Source passage:
▶

Richard Neave and Co. were merchants of 9 New Broad Street. Neave and Aislabie were merchants and soap-makers of 13 Butcher Row... and a soap-maker may have used whale products?. Richard Neave in 1792 was one of the Lords Lieutenants of London, a director of the Hudsons Bay Company, and a director of the Bank of England, while in 1793-1794, James Neave was a director of the South Sea Company. At that time, Neave and Aislabie were victualling British forces in the West Indies, Canada and Nova Scotia. It is difficult to see Richard Neave earlier risking failure for £33,000, though some younger Neave might have risked failure for such an amount? But, as for Neaves of the early 1780s, some American connections were, as Kellock informs, one Christopher Kilby (1705-1771) of Boston, Massachusetts, had married a sister of Richard Neave; Kilby, in London by 1739 as special agent for Massachusetts, was linked to the firm Sedgwick, Kilby and Barnard; and in the Seven Years War, Kilby shared victualling contracts with Sir William Baker, a confidant of Newcastle; which speaks of the family's high level contacts.
Neave intimated to Ridley he had now failed due to Wharton. Similar discussion with Neaves ensued on 13 October, 1782. Ridley knew that by 27 November, 1782, Thomas Townshend and London's Lord Mayor were concerned to prevent speculation in the city regarding war news and ideas about negotiations with America. So what of Neave here? Did he risk failing as he'd begun speculations too early - a director of the Bank of England? It is known, Neave did not fail. It is not known, that Campbell ever had links with Neaves, so little conjecture can arise here. What of Neaves, talking with Ridley about failures in land speculation in North America?

◀

Direction A:
Answer these questions from the passage on the Neave merchants:
(i) At what address were Richard Neave and Co. merchants?
(ii) Whom did Christopher Kilby marry?
(iii) On what date did a similar discussion with Neaves take place?
Direction B: List every company or bank that the passage on the Neave merchants says a Neave served as a director of.
Direction C: Write the next part of the passage on the Neave merchants, picking up after its final sentence.
The lines that follow come from a different source than the passage on the Neave merchants.

Entries shown:
▶

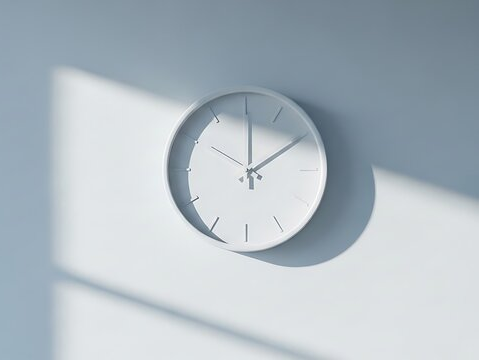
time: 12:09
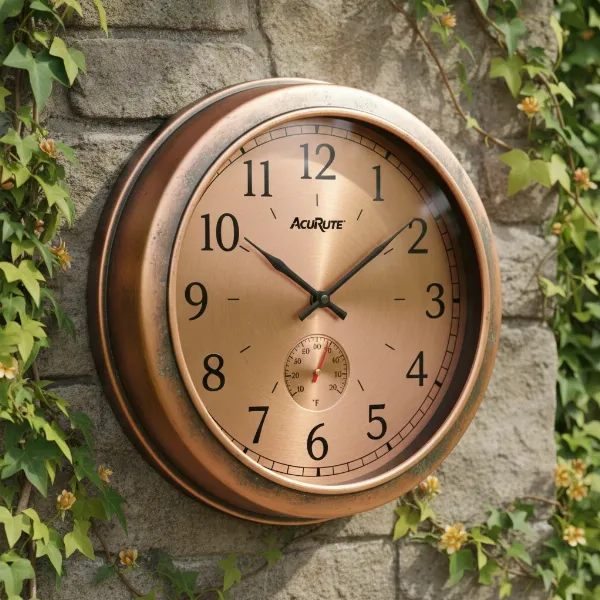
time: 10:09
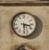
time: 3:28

◀
▶

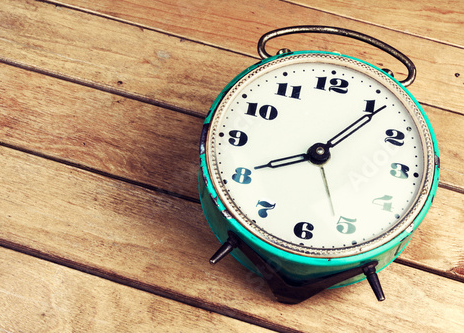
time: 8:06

◀

Exercise response A:
(i) 9 New Broad Street.
(ii) A sister of Richard Neave.
(iii) 13 October, 1782.

Exercise response B:
Hudsons Bay Company
Bank of England
South Sea Company

Exercise response C:
In 1782 at the Bank of England, the governor was William Ewer, the deputy governor was Richard Neave. Other directors included Joseph Nutt and Samuel Thornton. (Source: The Royal Calendar). Richard Neave had joined the Court of the Bank of England in 1763; he governed the bank between 1783-1785 and sat in its court till after 1800. ([50]) By 1750, Richard Neave was a partner with Neate, they separated about 1756. A Neave-Neate linkage would presuppose so many other upper-echelon merchants being involved, an entirely new line of research would have to be developed. Suffice to say, the only links Campbell had with New York were via the now-defunct Coldens. There is no evidence Campbell or any of his regular associates dealt with American interests during the Revolution. The Ridley-Neave connection here may have to remain a mystery of wartime chicanery?
Benjamin Lee Aislabie, one of Neave and Aislabie, in 1814 was a Local Land Commissioner about the Blackheath area. According to the House of Commons Journal, ([51]) some contractors to the British army in North America, December 1783 to December 1784 were William Mills £221, John Burke £5658, Neave and Aislabie £3554. ([52])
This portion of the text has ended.